Zu seinem ersten Einsatz im Regelbetrieb kam der Schi-Stra-Bus ab 8. Juni 1953 im Bayerischen Wald zwischen Cham und Passau (über Bodenmais und Grafenau). Zum Sommerfahrplan 1954 folgte im Allgäu die Verbindung Augsburg - Pforzen (Straße) - Rosshaupten (Schiene) - Füssen (Straße). Mit dem Einsatz im Unterwesterwald folgte im Herbst 1954 zeitgleich die Hocheifelverbindung Remagen-Adenau (Schiene) - Daun (Straße) - Bernkastel-Kues (Schiene) vom Rhein zur Mosel. Die fünfte und letzte Verbindung diente im Südschwarzwald zwischen Waldshut und Immendingen als Schienenersatzverkehr vom Hochrhein zur Donau. Der Schi-Stra-Bus wurde dort während einer Tunnelsanierung an der „Sauschwänzlebahn“ zwischen Weizen und Zollhaus-Blumberg im Sommerfahrplan 1955 eingesetzt. Aber bereits zwischen 1955 und 1958 wurden die anderen drei Linien wieder eingestellt. Grund dafür waren vor allem technische Probleme in den damals noch schneereichen Wintern – bei Nässe und Glätte hatte das Fahrzeug im Schienenbetrieb Traktionsprobleme.
 
Insgesamt waren drei Schi-Stra-Busse im Westerwald im Einsatz. Sie wurden 1962 als einzig verbliebene Schi-Stra-Busse noch einmal im Betriebswerk München-Freimann aufgearbeitet. Zwischen Betzdorf und Koblenz hielt sich der Schi-Stra-Bus noch bis zum 27. Mai 1967. In diesen 12,5 Jahren wurden etwa 1,6 Mio. km gefahren und 1,5 Mio. Fahrgäste transportiert. Die Schi-Stra-Busse verkehrten auch als „Eilzüge“ werktäglich zweimal in der Hauptverkehrszeit morgens und abends zwischen Betzdorf und Koblenz. Die Westerwälder fuhren gerne in ihren Schi-Stra-Bussen und bei vielen Fahrten reichten die 43 Sitzplätze nicht aus. Es soll vorgekommen sein, dass Fahrgäste am Bahnsteig zurückbleiben mussten. Dann quetschten sich statt der zugelassenen 15 bis zu 24 Personen auf den Stehplätzen. Von Dierdorf aus ging die Busfahrt auf der Straße über Kleinmaischeid durch das Sayntal an Isenburg vorbei nach Bendorf und weiter durch Ehrenbreitstein zum Koblenzer Bahnhofsvorplatz. Durch die Nutzung der Straße konnte die Verbindung um 26 km gegenüber der 112 km langen Schienenstrecke verkürzt werden (56 km Schiene und 30 km Straße). Die Fahrzeitersparnis gegenüber den Zügen betrug rund eine halbe Stunde.

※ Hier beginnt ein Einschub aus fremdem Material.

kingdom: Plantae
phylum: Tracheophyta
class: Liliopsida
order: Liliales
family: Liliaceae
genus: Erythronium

Bei den Fahrten im Winter 1954/55 wechselten sich ein Triebfahrzeugführer und ein Omnibusfahrer ab. Wer nicht fuhr, betätigte sich als Schaffner. Zur Personaleinsparung wurden bald die Kraftfahrer zu Triebfahrzeugführern ausgebildet, die schließlich die Fahrten alleine durchführten.

Schon bei den ersten Fahrten stellte sich heraus, dass die angetriebenen Gummireifen auf den Schienen nicht genügend Haftung hatten. Laubfall und feuchte Witterung erzeugten vor allem auf der steigungsreichen Strecke aus dem Bahnhof Au (Sieg) in Richtung Breitscheidt hohe Reibungsverluste und verringerten die Beschleunigung. In der Werkstatt des Bahnbetriebswerkes Betzdorf konzipierte man daher für den vorderen der beiden Rollwagen eine Sandstreuvorrichtung mit einem entsprechenden Vorratsbehälter, der im Bedarfsfall die Haftfähigkeit auf der Schiene erhöhte. Damit die Sandstreueinrichtung immer vorne war, mussten die Fahrzeuge gewendet werden. In Betzdorf konnte dafür eine vorhandene Drehscheibe genutzt werden. In Dierdorf musste eine solche nachträglich gebaut werden.

Der aufwendige Betrieb rief nach 12 Jahren letztendlich Verschleißerscheinungen hervor, die bei der Wartung im Bahnbetriebswerk Betzdorf nicht mehr repariert werden konnten. Die Herstellerfirma war bereits 1955 in Konkurs gegangen und so wurde der Betrieb aus fahrzeugtechnischen Gründen ab 28. Mai 1967 mit Beginn des Sommerfahrplans eingestellt, obwohl die Verbindung im Kursbuch für den Sommer 1967 noch enthalten war.

Foto unten: DB 29-1 am 27. Mai 1967 im Bahnhof Betzdorf, festlich geschmückt vor der letzten Fahrt.

Lediglich ein Schi-Stra-Bus (der DB 29-3) wurde mit zwei Spurwagen vor dem Schneidbrenner gerettet und von der Deutschen Gesellschaft für Eisenbahn-Geschichte (DGEG) im Museum in Bochum-Dahlhausen aufbewahrt. Die beiden anderen – auch der DB 29-1 auf dem Foto von der Abschiedsfahrt – wurden leider verschrottet.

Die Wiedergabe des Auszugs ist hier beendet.